Mobile marketing – It’s too late to be early

Business can no longer afford to ignore the mobile movement. It is already too late to be early to this race; the best thing businesses can do at this point is hope to move fast enough to maintain market position. Marta Turek wrote a great article citing some of the statistics associated with mobile trends. Now that we all know the continued strength mobile usage is trending, there are several things that you should be doing right now to maintain your market position.

Development of mobile sites

Developing mobile websites can be done fairly cost effectively and should become a major focus of an online marketing strategy. After all, by 2014 the number of desktop searches will be eclipsed by the number of mobile searches.
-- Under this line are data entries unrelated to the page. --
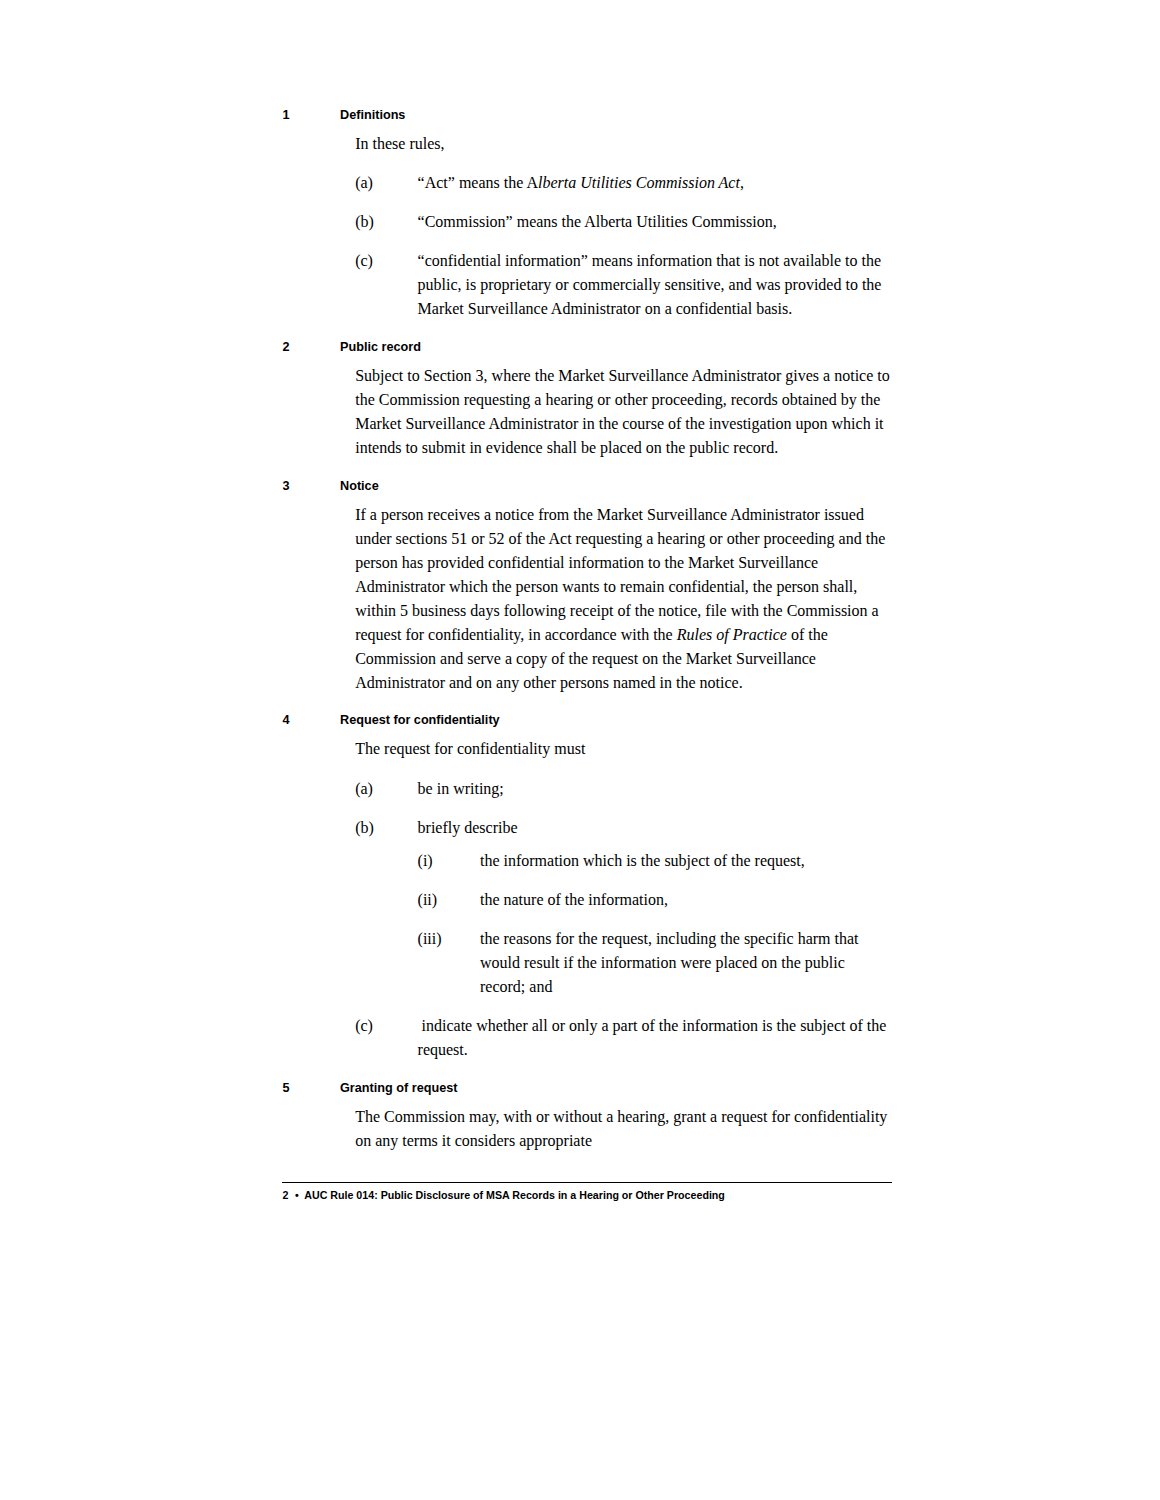1 Definitions
In these rules,
(a) “Act” means the Alberta Utilities Commission Act,
(b) “Commission” means the Alberta Utilities Commission,
(c) “confidential information” means information that is not available to the public, is proprietary or commercially sensitive, and was provided to the Market Surveillance Administrator on a confidential basis.
2 Public record
Subject to Section 3, where the Market Surveillance Administrator gives a notice to the Commission requesting a hearing or other proceeding, records obtained by the Market Surveillance Administrator in the course of the investigation upon which it intends to submit in evidence shall be placed on the public record.
3 Notice
If a person receives a notice from the Market Surveillance Administrator issued under sections 51 or 52 of the Act requesting a hearing or other proceeding and the person has provided confidential information to the Market Surveillance Administrator which the person wants to remain confidential, the person shall, within 5 business days following receipt of the notice, file with the Commission a request for confidentiality, in accordance with the Rules of Practice of the Commission and serve a copy of the request on the Market Surveillance Administrator and on any other persons named in the notice.
4 Request for confidentiality
The request for confidentiality must
(a) be in writing;
(b) briefly describe
(i) the information which is the subject of the request,
(ii) the nature of the information,
(iii) the reasons for the request, including the specific harm that would result if the information were placed on the public record; and
(c) indicate whether all or only a part of the information is the subject of the request.
5 Granting of request
The Commission may, with or without a hearing, grant a request for confidentiality on any terms it considers appropriate
2 • AUC Rule 014: Public Disclosure of MSA Records in a Hearing or Other Proceeding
Mobile marketing - Development of mobile sites

Mobile search is also used with a high degree of urgency; most mobile searches are focused around getting information when the computer is unavailable, when users are on the go and when the information needs to be accessed as quickly as possible. In fact, according to Google, 89% of mobile searches have an element of urgency. Mobile search also has a high degree of follow through. In the same Google mobile search study, 61% of respondents have called a business after conducting a mobile search, 59% visited the business, 58% looked for the business on the map or got directions and 50% of mobile searches lead directly to a purchase. It is also worth mentioning that local information searches saw the user take action shortly after looking up the local information; 88% of mobile searchers took action within a day of performing the local search. Mobile search is action oriented, timely, and an integral part of a multi-channel strategy.

Mobile advertising to local audiences

Mobile marketing -  Mobile Advertising to local audiencesFor those businesses that are concentrating their marketing on local markets, mobile is a critical part of that marketing mix. Mobile advertising can provide surgical–like targeting ensuring that your marketing message is reaching a highly targeted audience within you geographic service region. If you’re a pizza shop, dry cleaner, print shop or other highly competitive, convenience-based industry, there’s no point on spreading your advertising dollars to an audience on the other side of town who is less likely to actually visit your location.
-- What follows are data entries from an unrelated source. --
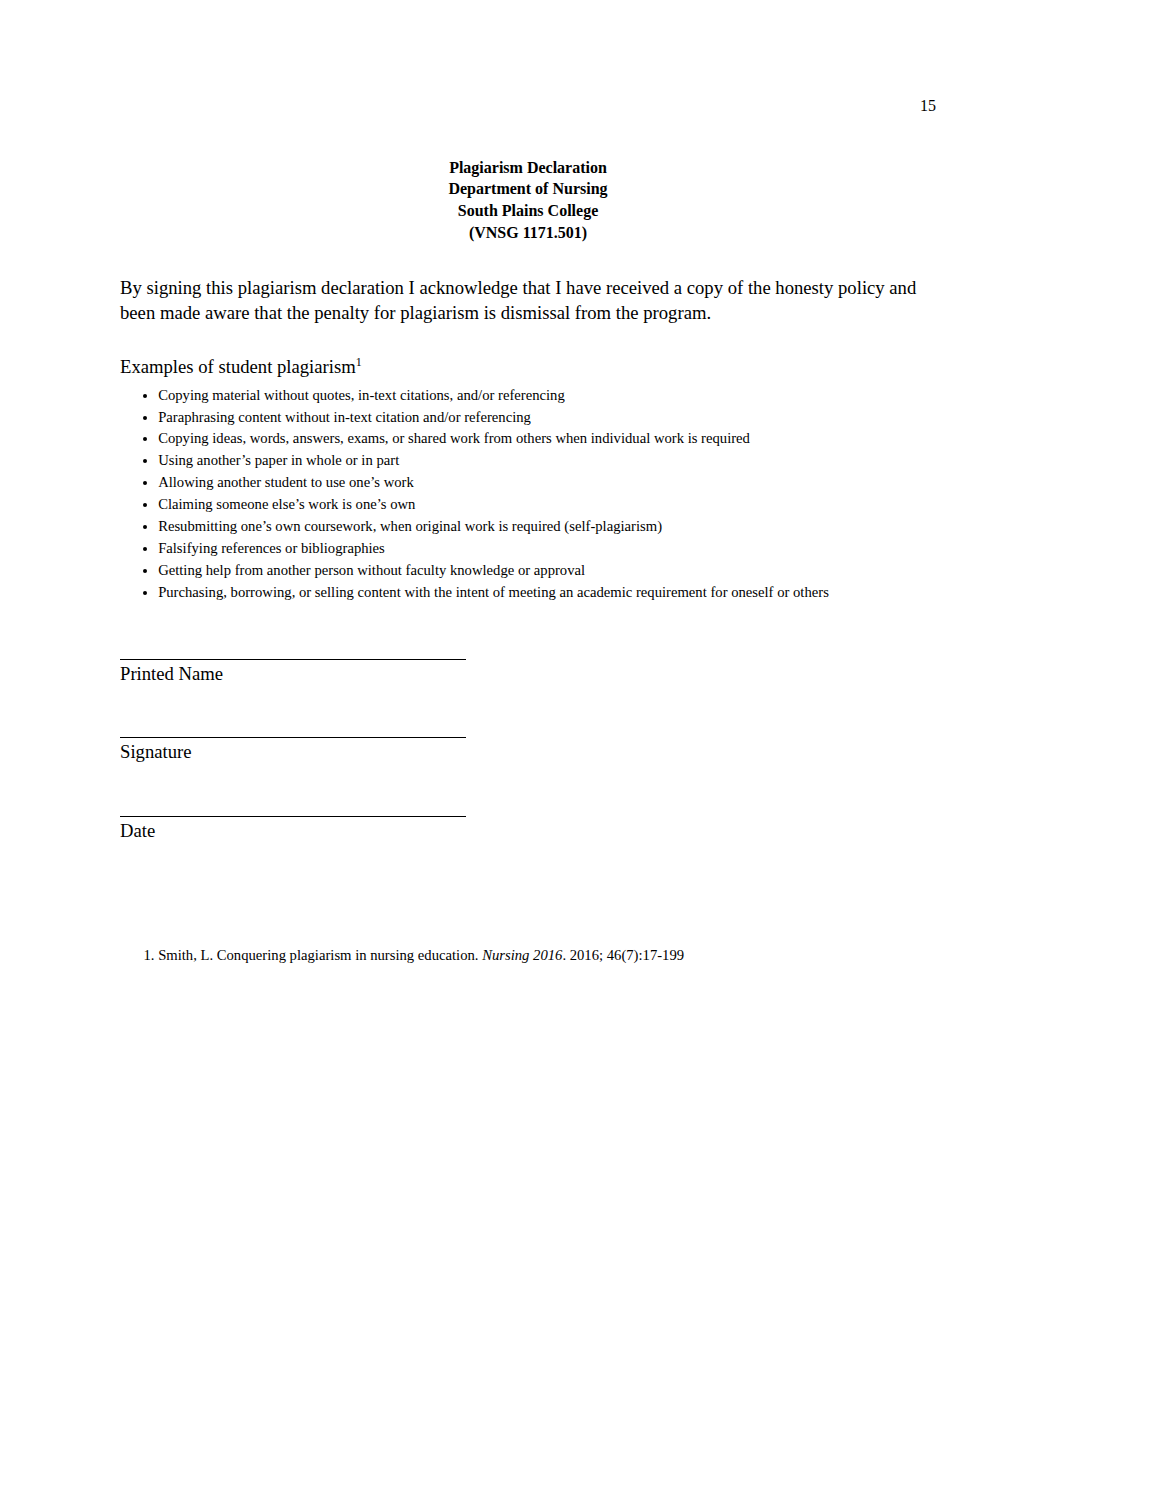15
Plagiarism Declaration
Department of Nursing
South Plains College
(VNSG 1171.501)
By signing this plagiarism declaration I acknowledge that I have received a copy of the honesty policy and been made aware that the penalty for plagiarism is dismissal from the program.
Examples of student plagiarism1
Copying material without quotes, in-text citations, and/or referencing
Paraphrasing content without in-text citation and/or referencing
Copying ideas, words, answers, exams, or shared work from others when individual work is required
Using another’s paper in whole or in part
Allowing another student to use one’s work
Claiming someone else’s work is one’s own
Resubmitting one’s own coursework, when original work is required (self-plagiarism)
Falsifying references or bibliographies
Getting help from another person without faculty knowledge or approval
Purchasing, borrowing, or selling content with the intent of meeting an academic requirement for oneself or others
Printed Name
Signature
Date
Smith, L. Conquering plagiarism in nursing education. Nursing 2016. 2016; 46(7):17-199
One of the major intentions behind searching on a mobile device is to find a store location nearby; according to IAB data over 15% of searches on mobile devices are to find store locations. With mobile marketing, targeting an audience within a smaller geographic region is a great way to get better penetration into the market that truly matters and drive traffic to your location.

With mobile advertising it is important to remember that mobile is only one part of a multichannel strategy and needs to be evaluated as such. Most purchase events will be conducted either in-store or on a desktop while mobile is leveraged for gathering information prior to that purchase event. The KPI’s for your mobile campaign need to reflect the nature of the mobile interaction and should be based more on micro conversions, social media engagement, phone calls, or leads rather than an e-commerce model.
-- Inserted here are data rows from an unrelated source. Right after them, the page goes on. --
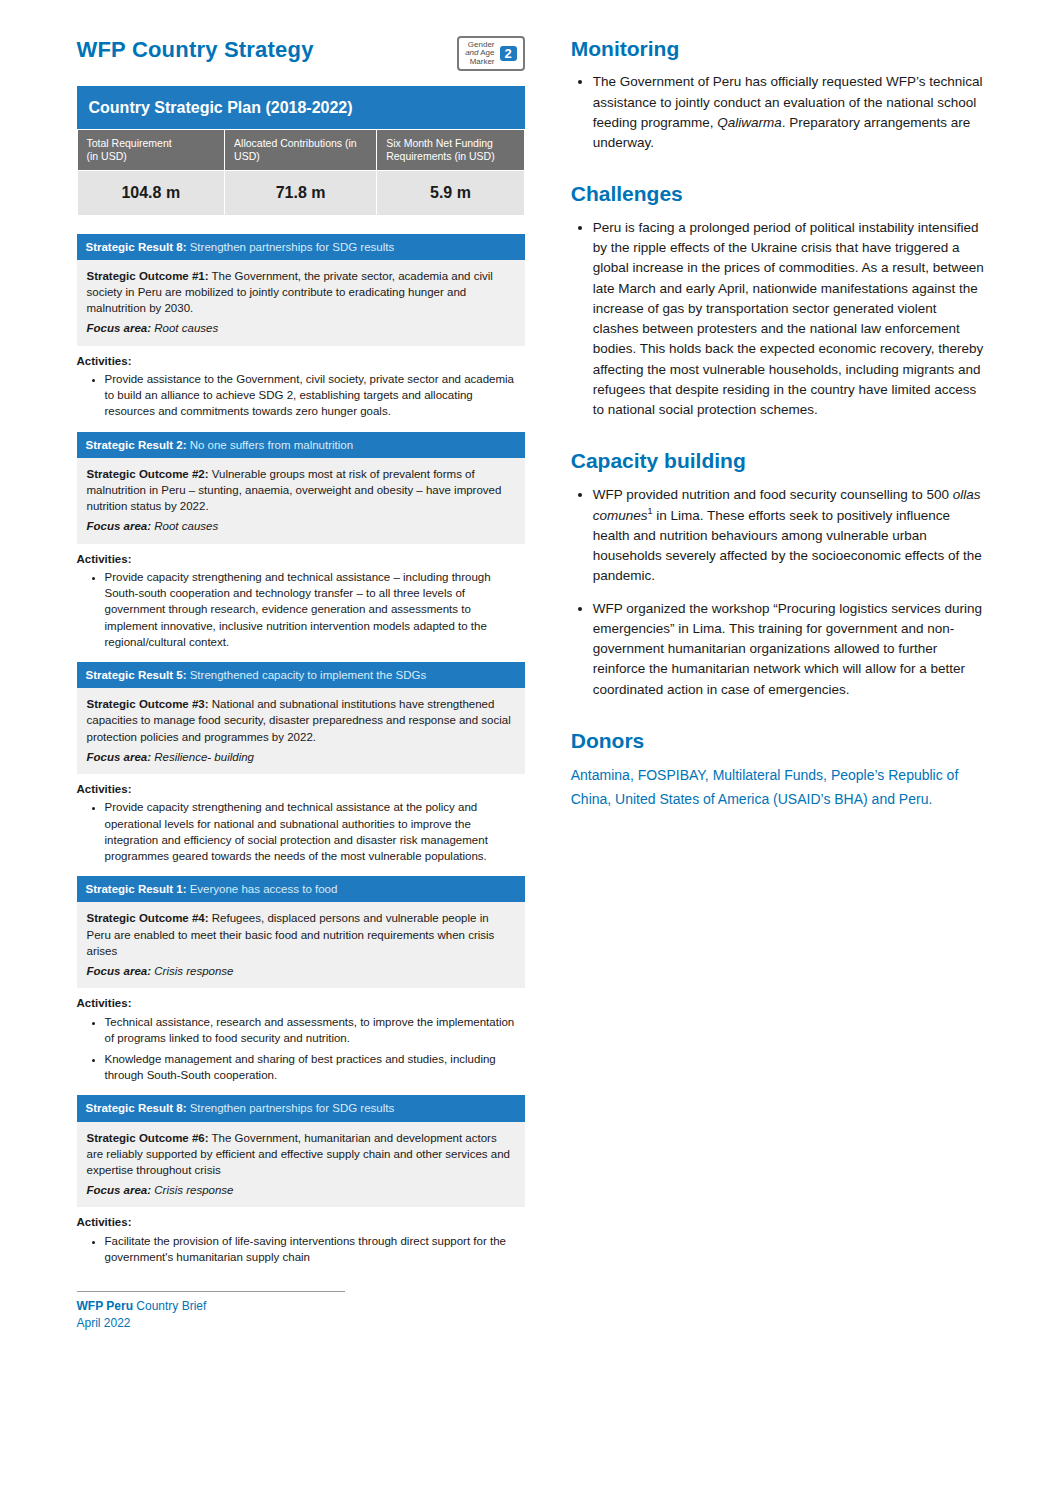WFP Country Strategy
Gender
and Age
Marker
2
Country Strategic Plan (2018-2022)
| Total Requirement (in USD) | Allocated Contributions (in USD) | Six Month Net Funding Requirements (in USD) |
| 104.8 m | 71.8 m | 5.9 m |
Strategic Result 8: Strengthen partnerships for SDG results
Strategic Outcome #1: The Government, the private sector, academia and civil society in Peru are mobilized to jointly contribute to eradicating hunger and malnutrition by 2030. Focus area: Root causes
Activities:
Provide assistance to the Government, civil society, private sector and academia to build an alliance to achieve SDG 2, establishing targets and allocating resources and commitments towards zero hunger goals.
Strategic Result 2: No one suffers from malnutrition
Strategic Outcome #2: Vulnerable groups most at risk of prevalent forms of malnutrition in Peru – stunting, anaemia, overweight and obesity – have improved nutrition status by 2022. Focus area: Root causes
Activities:
Provide capacity strengthening and technical assistance – including through South-south cooperation and technology transfer – to all three levels of government through research, evidence generation and assessments to implement innovative, inclusive nutrition intervention models adapted to the regional/cultural context.
Strategic Result 5: Strengthened capacity to implement the SDGs
Strategic Outcome #3: National and subnational institutions have strengthened capacities to manage food security, disaster preparedness and response and social protection policies and programmes by 2022. Focus area: Resilience- building
Activities:
Provide capacity strengthening and technical assistance at the policy and operational levels for national and subnational authorities to improve the integration and efficiency of social protection and disaster risk management programmes geared towards the needs of the most vulnerable populations.
Strategic Result 1: Everyone has access to food
Strategic Outcome #4: Refugees, displaced persons and vulnerable people in Peru are enabled to meet their basic food and nutrition requirements when crisis arises Focus area: Crisis response
Activities:
Technical assistance, research and assessments, to improve the implementation of programs linked to food security and nutrition.
Knowledge management and sharing of best practices and studies, including through South-South cooperation.
Strategic Result 8: Strengthen partnerships for SDG results
Strategic Outcome #6: The Government, humanitarian and development actors are reliably supported by efficient and effective supply chain and other services and expertise throughout crisis Focus area: Crisis response
Activities:
Facilitate the provision of life-saving interventions through direct support for the government's humanitarian supply chain
WFP Peru Country Brief
April 2022
Monitoring
The Government of Peru has officially requested WFP’s technical assistance to jointly conduct an evaluation of the national school feeding programme, Qaliwarma. Preparatory arrangements are underway.
Challenges
Peru is facing a prolonged period of political instability intensified by the ripple effects of the Ukraine crisis that have triggered a global increase in the prices of commodities. As a result, between late March and early April, nationwide manifestations against the increase of gas by transportation sector generated violent clashes between protesters and the national law enforcement bodies. This holds back the expected economic recovery, thereby affecting the most vulnerable households, including migrants and refugees that despite residing in the country have limited access to national social protection schemes.
Capacity building
WFP provided nutrition and food security counselling to 500 ollas comunes1 in Lima. These efforts seek to positively influence health and nutrition behaviours among vulnerable urban households severely affected by the socioeconomic effects of the pandemic.
WFP organized the workshop “Procuring logistics services during emergencies” in Lima. This training for government and non-government humanitarian organizations allowed to further reinforce the humanitarian network which will allow for a better coordinated action in case of emergencies.
Donors
Antamina, FOSPIBAY, Multilateral Funds, People’s Republic of China, United States of America (USAID’s BHA) and Peru.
Consider how people use their mobile devices

It is also important to consider when and how people are using their mobile devices. Keep in mind that tablet & mobile usage peaks between 6PM and 10PM versus peak desktop usage is between business hours 9AM – 5PM.

Mobile marketing -  Consider how people use their mobile devices

Mobile users are also consuming information in a manner that is quite different than a desktop user. Ensuring your mobile marketing message and desktop message are aligned is important, but tailor the message to the intention behind each device used and ensure your marketing assets are effective on those devices.

Integrating your mobile marketing messages with your other communication channels can be effectively done through a variety of quick win tactics:

  • Create search ads specifically for mobile devices and be sure to mention your relevant offline communications messages to maintain consistency. (Hint: Leverage bidding by distance to become more competitively positioned the closer a person comes to your location.)
  • Leverage multiple ad formats on search such as click-to-call to increase engagement from mobile users. Getting a phone call could be more valuable than driving a click to your site.
  • Add QR codes on your billboards, magazine ads, in-store point of sale ads (77% of mobile users have conducted a mobile search while in a store), and even your yellow pages listings. QR codes can send users to more information online and can give the customer the ability to look up detailed product information, promotions, enter contests, etc. without having to remember your website and promotion after they have seen hundreds of other ad messages between the store and their home.
  • Leverage short, easy to type URLs on marketing materials. Remember that people using mobile devices are prone to typos and the shorter and easier a URL is the more effective it will be.
  • Ensure your site is mobile optimized & using a mobile redirect.
  • Provide customer support via social media. Customers are using their mobile devices in-store or prior to making a purchasing decision and also tend to use social media applications on their smart phones, providing customer service via social media can be a great way to connect.
  • Provide in-store incentives for users to “check in” or “like the store” on platforms such as Facebook to leverage a little word of mouth advertising. Taking this strategy on step further leveraging sponsored stories with a Facebook advertising campaign can help to amplify this story even further.

Mobile marketing needs to play a much more significant factor in many organizations’ online marketing strategies and can offer a highly targeted, qualified market. Defining your mobile strategy and how that will inter-relate to your online and offline communications is key.